By the time he got back to the transportation office, York was on the deck grilling steaks, Nevis was playing with the three dogs, and Bronx was talking to a tall blond man at the opposite end of the deck from where York stood. Cody wasn’t exactly sure where he should go. Obviously he couldn’t report back to Bronx right now, but should he even go up on the deck? The safest thing to do seemed to be to throw a few balls for the dogs. Ben and Jerry were big brown mutts but Lady was a small, sweet dog with the biggest eyes he’d ever seen on an animal.
Maybe half an hour later, York called out, “Steaks are ready, everyone.”
Cody already knew there was a bathroom in the big warehouse so went and washed his hands. Likely he should comb his hair as well, but his bag was at the Pine Corner Plaza hotel, not here. He’d only just arrived in Pine Corner and hadn’t gotten any long-term accommodation sorted out yet. He was a werewolf shape-shifter from the Hot Springs pack up in the mountains, who’d volunteered to come work here because he had his license to drive a B-train and this branch of the company was starting to grow and need more staff. Cody was excited at the idea of working for a branch of the company where he’d get experience in all kinds of jobs as the business grew and expanded. Although he really liked driving the big rigs, and was not a bad mechanic either, he was more than willing to learn other parts of the trade as well. Hopefully he’d be of value to the business here.
He had a faint feeling he’d met the blond man before, but he didn’t recognize him from the back, and hadn’t seen his face. Likely the man was also a werewolf who’d visited the pack headquarters in the mountains at some stage.
Nevis carried out a couple big bowls of
green salad, while York put the steaks on plates and the blond man handed out knives and forks. Soon Cody was taking a big bite of delicious steak. “This is really good,” he said.
They ate almost in silence for a few minutes, and then Bronx said, “Oh, sorry. Carson, have you met Cody? He’s from the hot springs as well.”
“Maybe. I’m not good with names or faces unless we’re in a courtroom. My brain seems to disengage when I’m not working. Hi there, Cody. I’m Carson Mellor, the company attorney. I’ve been based in the city for long enough, and, like Kingston, I’ve decided to keep a lower profile and move to the country. Anywhere there’s a good Internet connection is really fine by me. I’m letting the youngsters handle the court appearances these days.”

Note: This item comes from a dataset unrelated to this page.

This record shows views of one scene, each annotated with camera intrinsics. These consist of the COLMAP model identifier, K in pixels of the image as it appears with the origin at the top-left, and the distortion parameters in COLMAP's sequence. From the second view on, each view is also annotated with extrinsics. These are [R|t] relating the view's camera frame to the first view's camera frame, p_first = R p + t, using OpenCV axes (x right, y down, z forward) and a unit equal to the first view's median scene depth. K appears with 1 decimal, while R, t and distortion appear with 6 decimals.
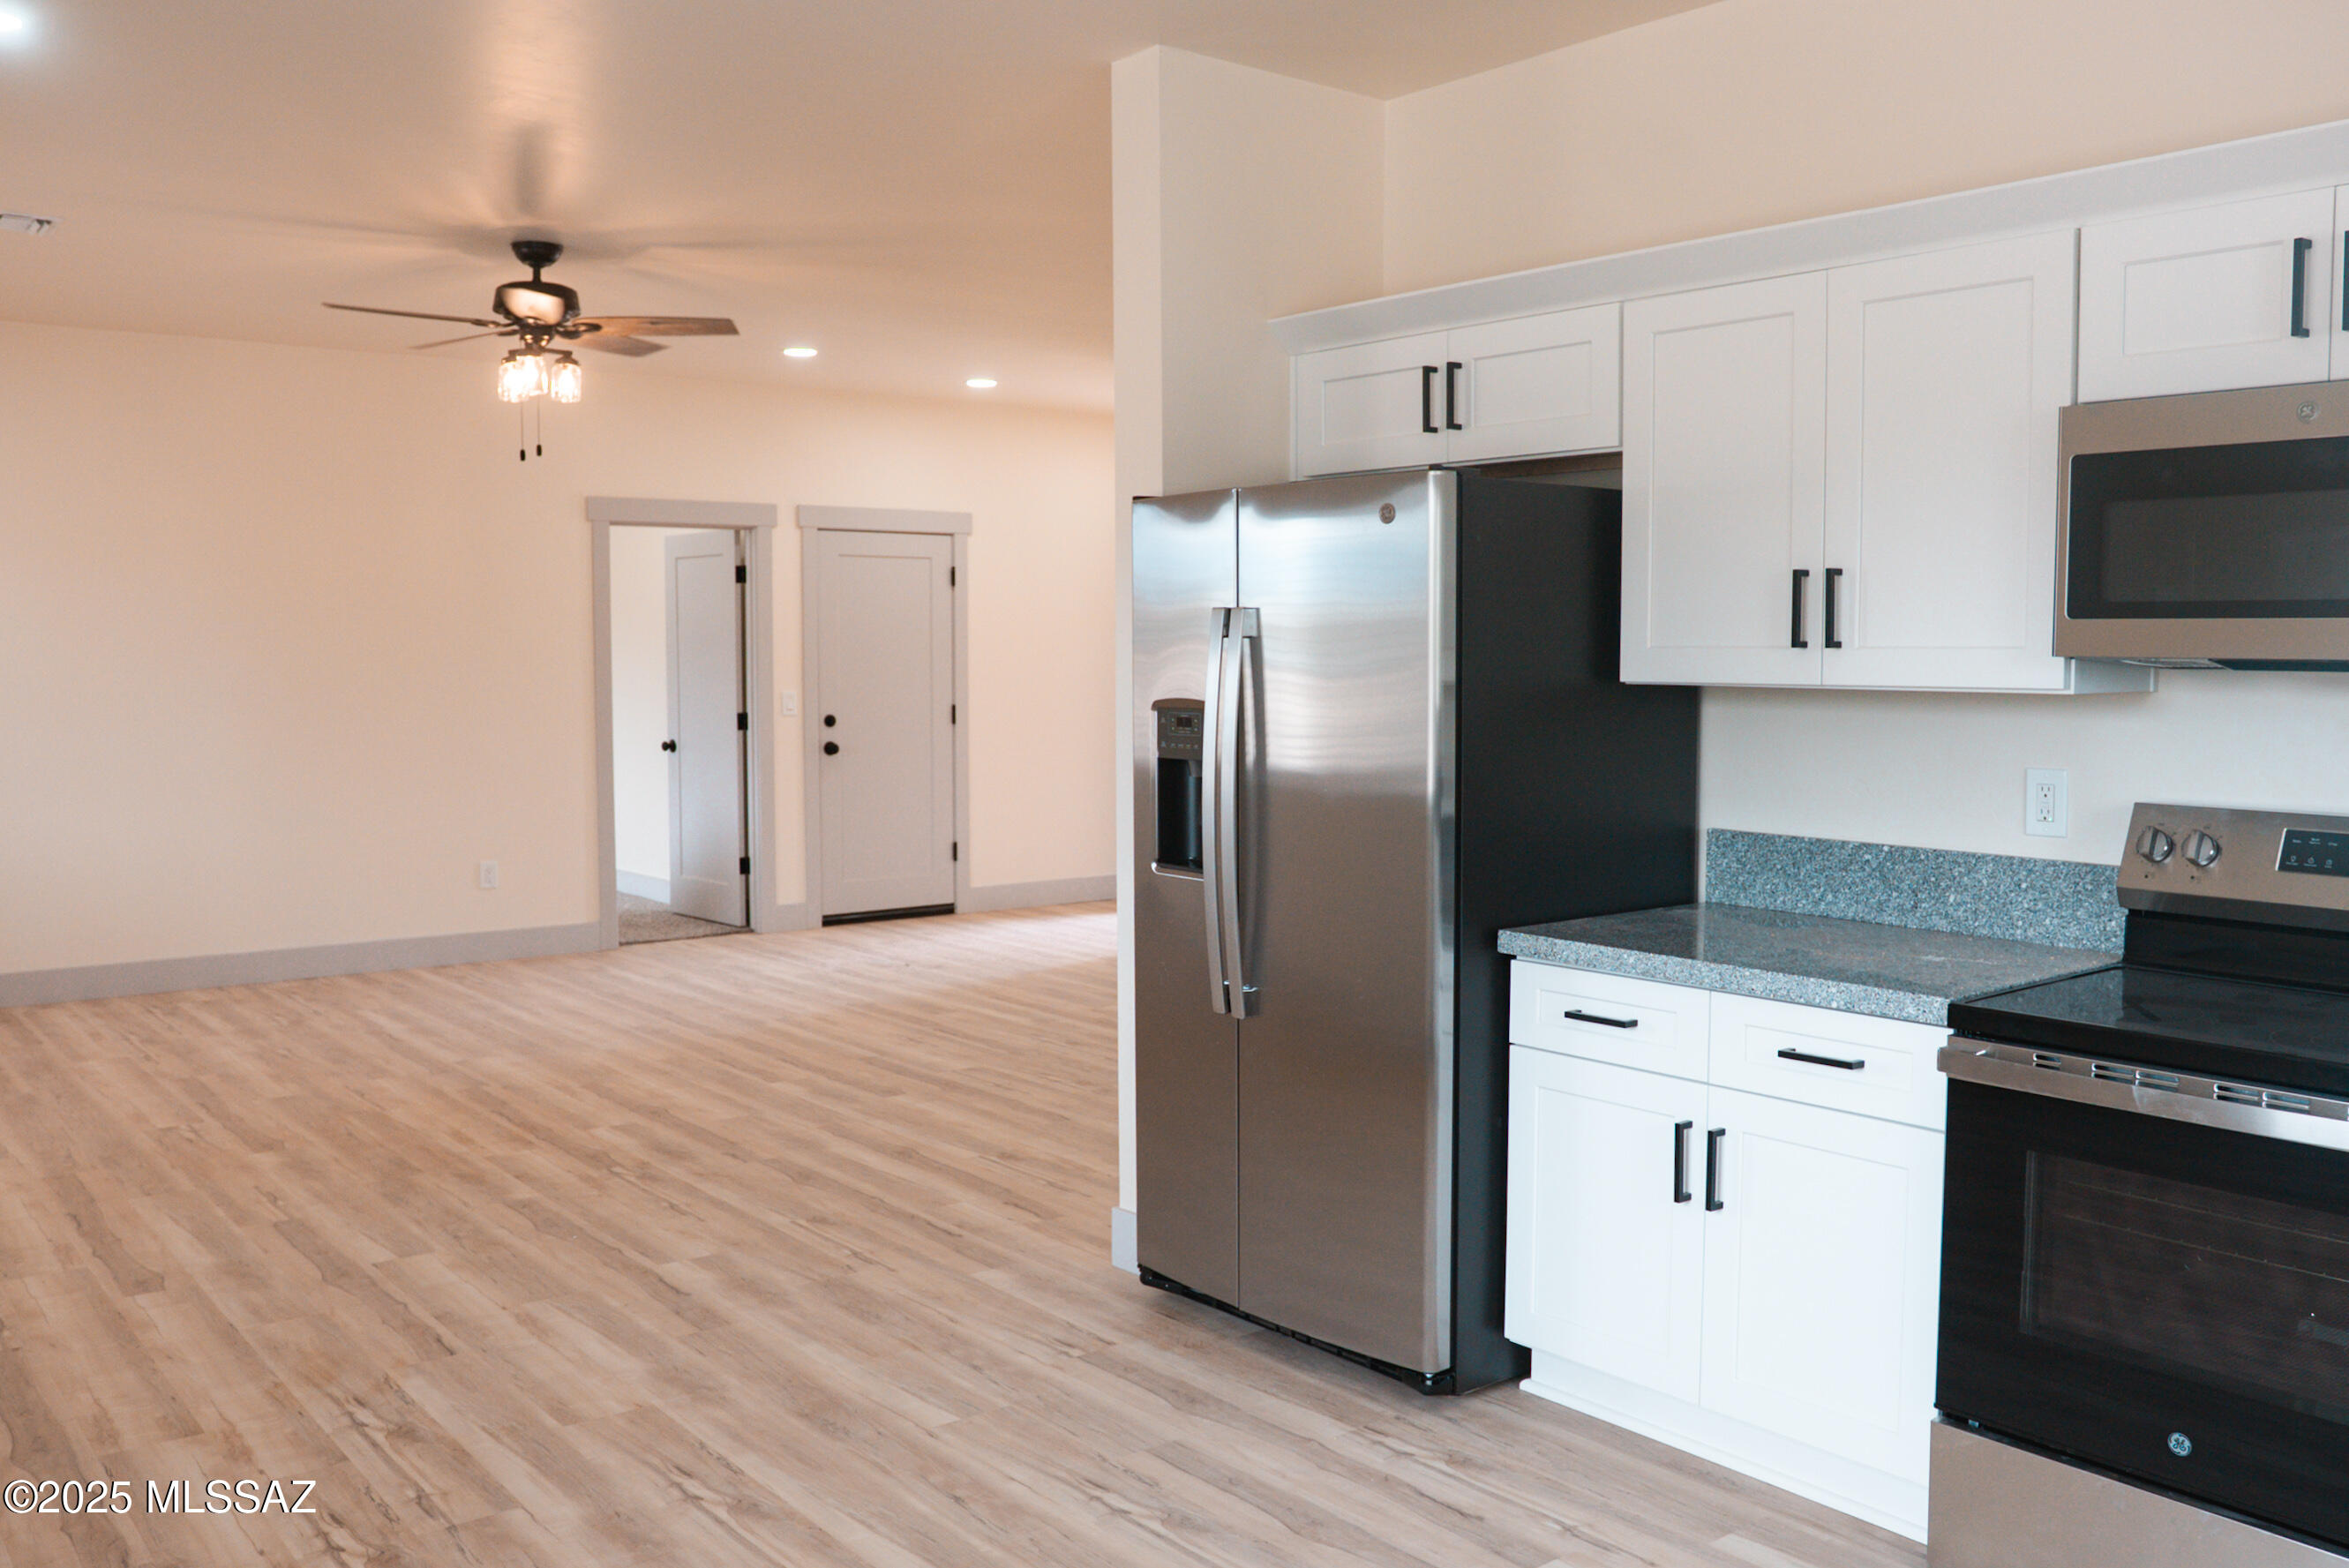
lens RADIAL K [[1935.6, 0, 1178.0], [0, 1935.6, 792.3], [0, 0, 1]] dist [-0.045914, 0.008185]
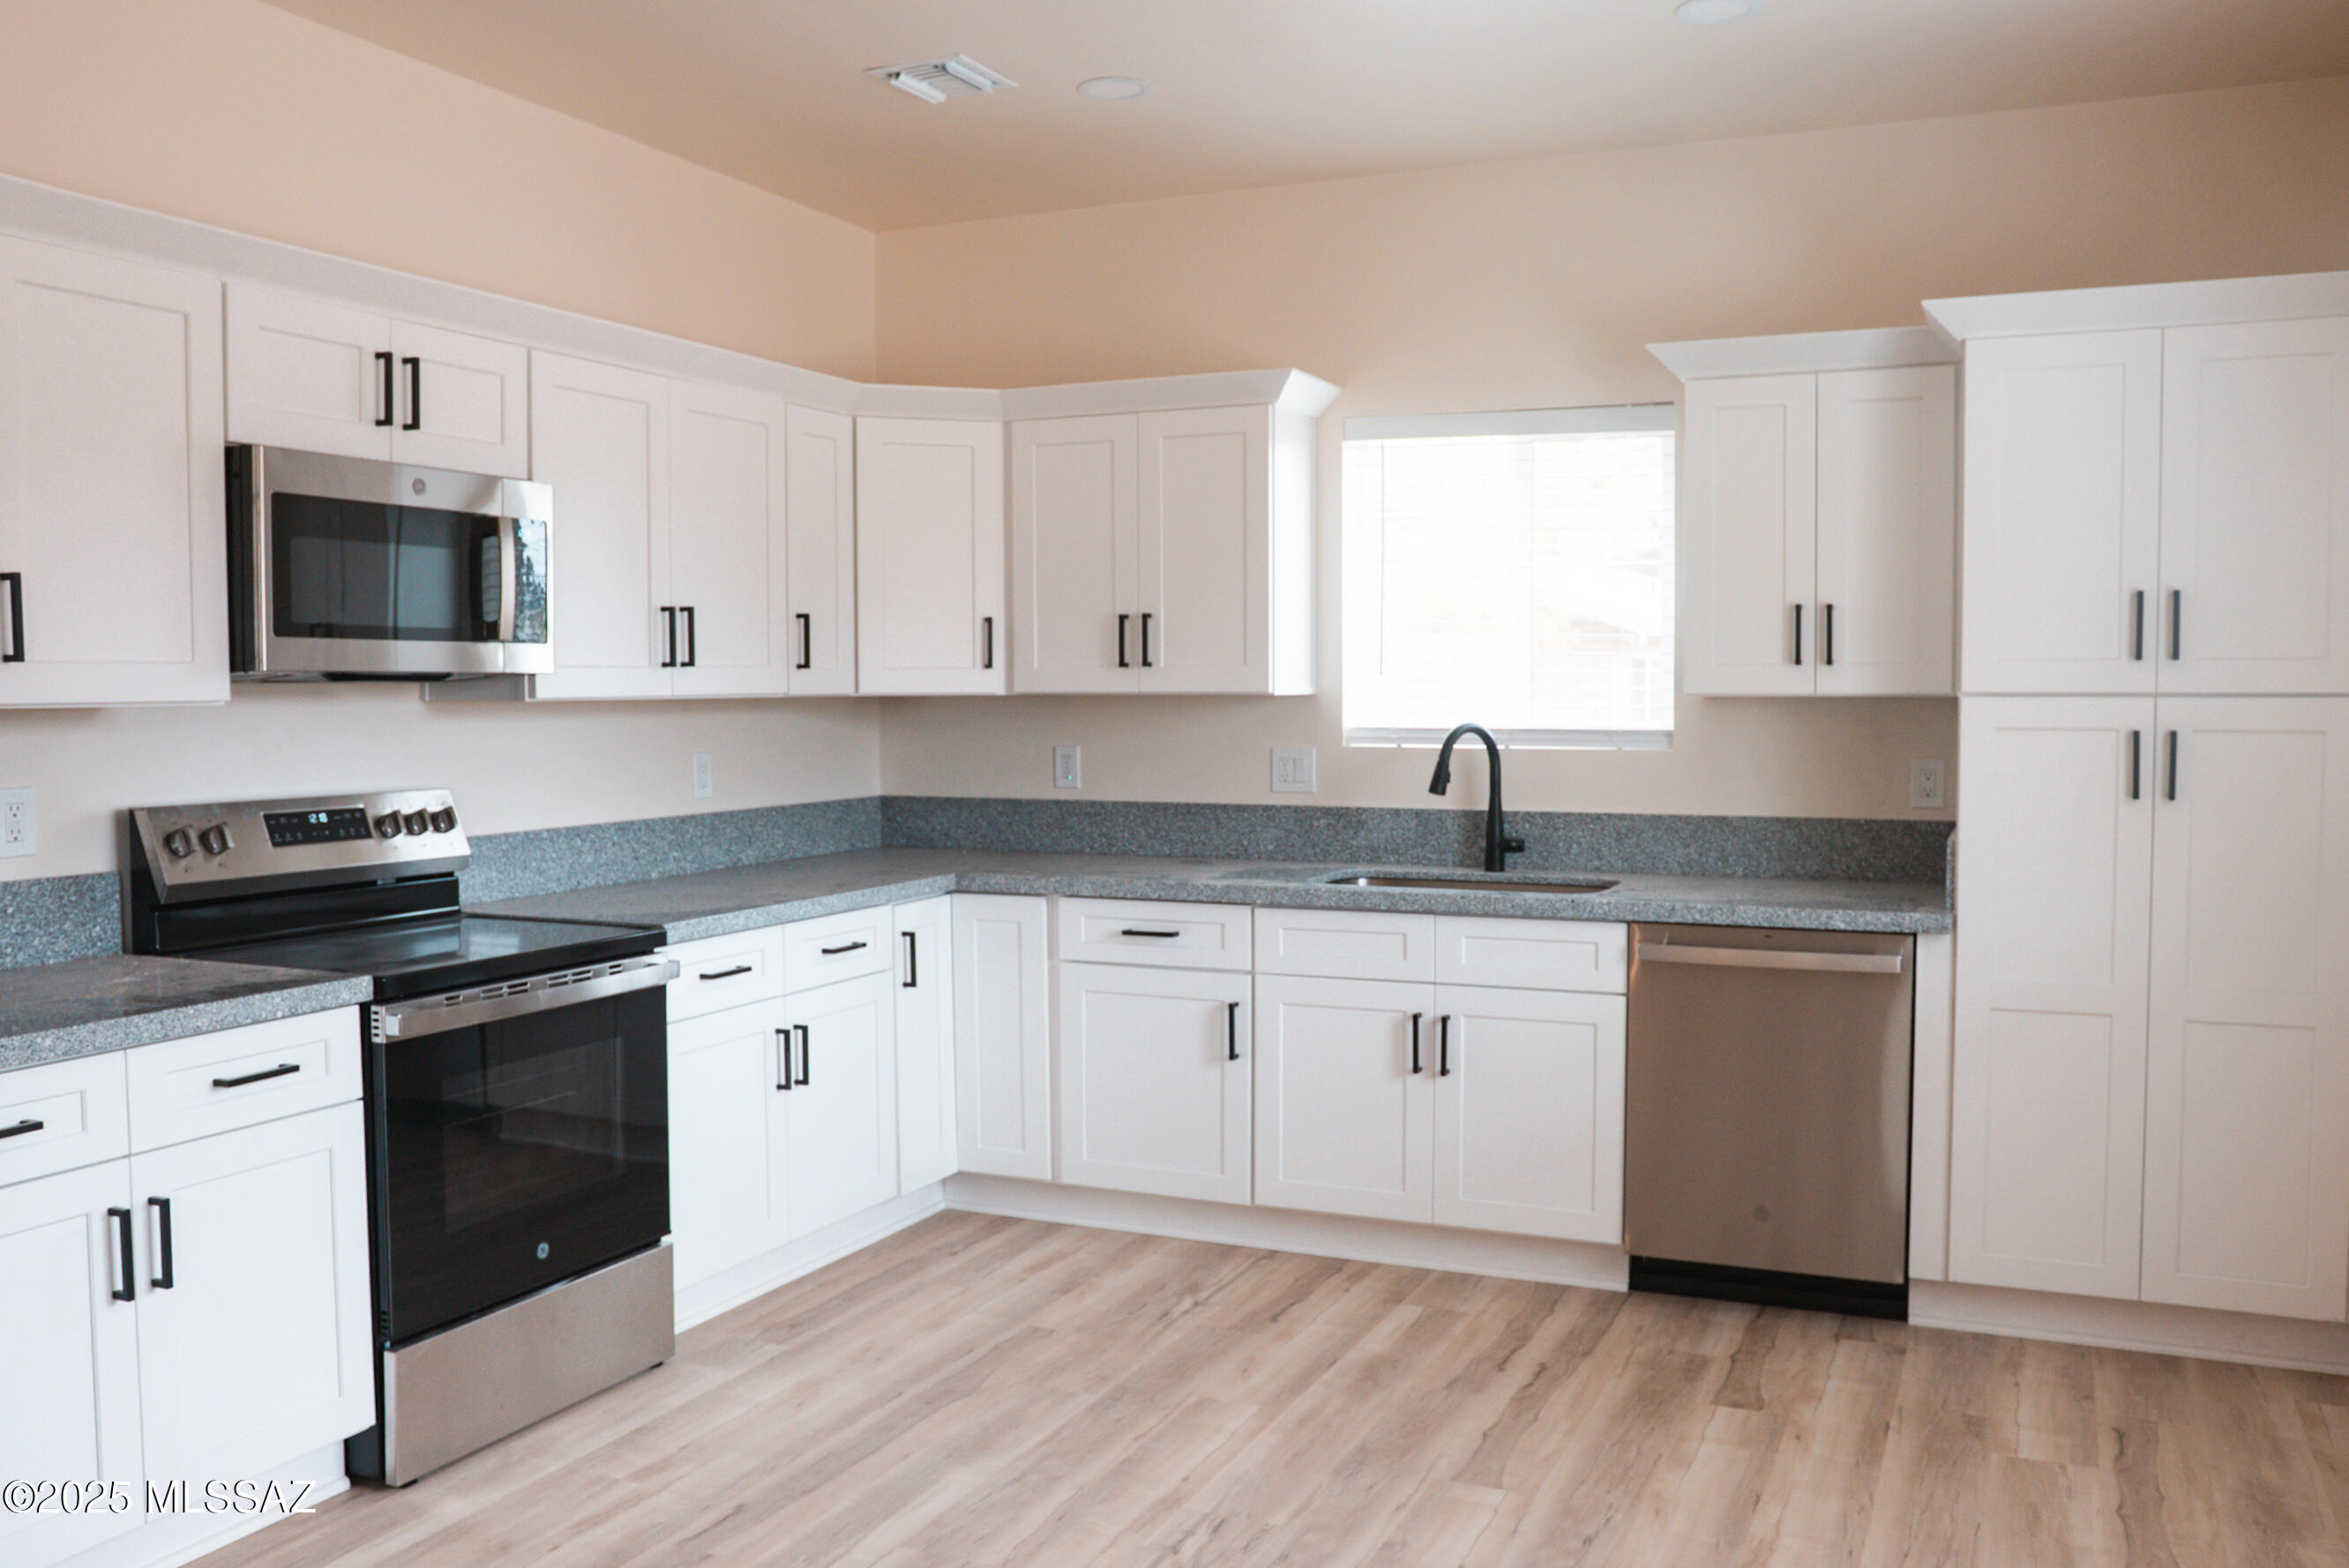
lens RADIAL K [[1935.4, 0, 1178.3], [0, 1935.4, 776.0], [0, 0, 1]] dist [-0.045914, 0.008185]
pose [[-0.437001, -0.044761, 0.898347, -0.762938], [0.072071, 0.993807, 0.084576, -0.064921], [-0.896569, 0.101704, -0.431069, 0.998042]]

Cody was surprised. He didn’t think the man looked old at all. Maybe thirty at most. But then, Kingston had wanted to stay on the mountain away from all the noise and tensions of the city. If this man felt the same, who was he to argue? Or maybe he was just a lot older than he looked. Either way, it was none of his business.
“Nice to meet you, Carson. I’ve just come here from the mountain to be the second driver, a bit of a mechanic, and whatever else is needed.”
“Did you get the measurements okay from the sculptor?” asked York.
“Yes, sir. But she seemed very worried her work would be stolen. Apparently people steal bronze statues and melt them down to sell the copper.”
“I remember that. There was a huge drama when some life-size bronze statues by John Waddell were stolen and melted down. That was a few years ago. 2010 maybe. No, longer. 2007,” said Carson.